Stored entries
********************
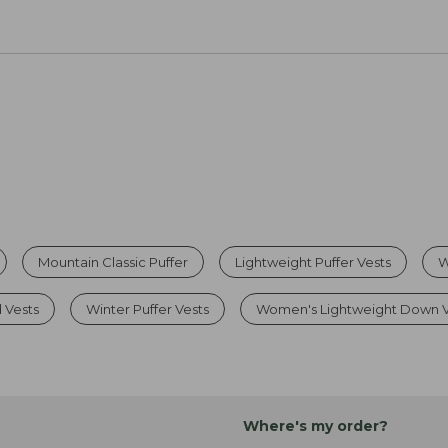
Mountain Classic Puffer
Lightweight Puffer Vests
W
 Vests
Winter Puffer Vests
Women's Lightweight Down V
Where's my order?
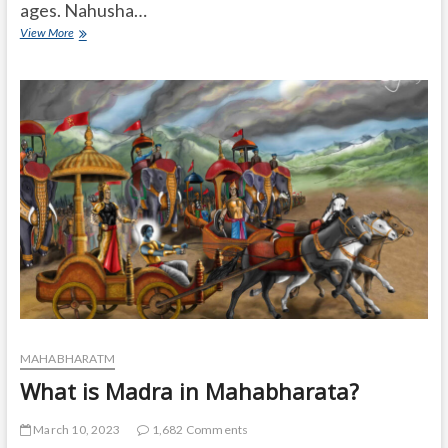
ages. Nahusha…
Was
View More
Nahusha
younger
than
Ashok
Sundari?
MAHABHARATM
What is Madra in Mahabharata?
March 10, 2023
1,682 Comments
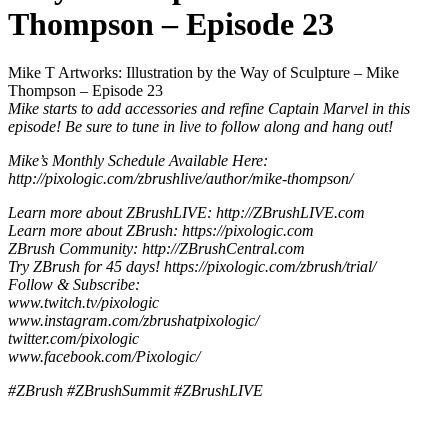
Thompson – Episode 23
Mike T Artworks: Illustration by the Way of Sculpture – Mike
Thompson – Episode 23
Mike starts to add accessories and refine Captain Marvel in this
episode! Be sure to tune in live to follow along and hang out!
Mike’s Monthly Schedule Available Here:
http://pixologic.com/zbrushlive/author/mike-thompson/
Learn more about ZBrushLIVE: http://ZBrushLIVE.com
Learn more about ZBrush: https://pixologic.com
ZBrush Community: http://ZBrushCentral.com
Try ZBrush for 45 days! https://pixologic.com/zbrush/trial/
Follow & Subscribe:
www.twitch.tv/pixologic
www.instagram.com/zbrushatpixologic/
twitter.com/pixologic
www.facebook.com/Pixologic/
#ZBrush #ZBrushSummit #ZBrushLIVE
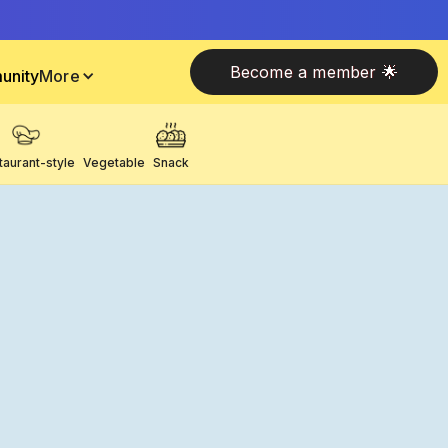
Become a member 🌟
unity
More
taurant-style
Vegetable
Snack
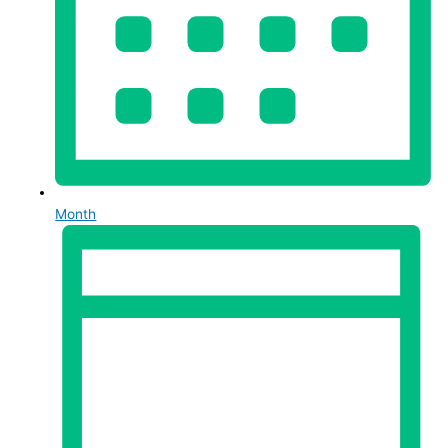
Month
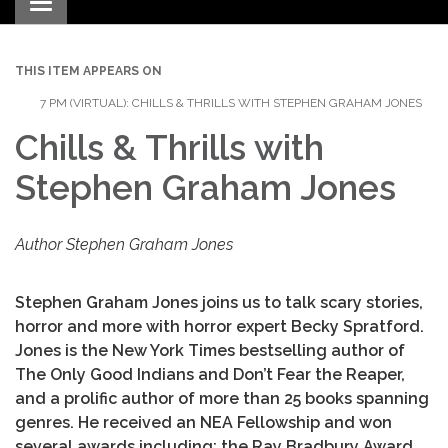
Toggle navigation
THIS ITEM APPEARS ON
7 PM (VIRTUAL): CHILLS & THRILLS WITH STEPHEN GRAHAM JONES
Chills & Thrills with
Stephen Graham Jones
Author Stephen Graham Jones
Stephen Graham Jones joins us to talk scary stories,
horror and more with horror expert Becky Spratford.
Jones is the New York Times bestselling author of
The Only Good Indians and Don’t Fear the Reaper,
and a prolific author of more than 25 books spanning
genres. He received an NEA Fellowship and won
several awards including: the Ray Bradbury Award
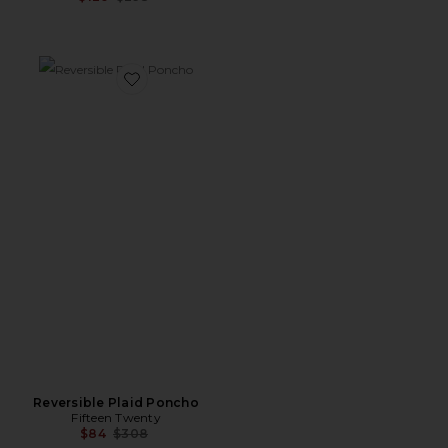
Favorite Reversible Plaid Poncho
Reversible Plaid Poncho
Fifteen Twenty
Previous price:
$84
$308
********************
WORK ORDER:
Count lines, not occurrences. State how many lines of the entries contain the word "Reversible", and add nothing.

EXERCISE ANSWER:
2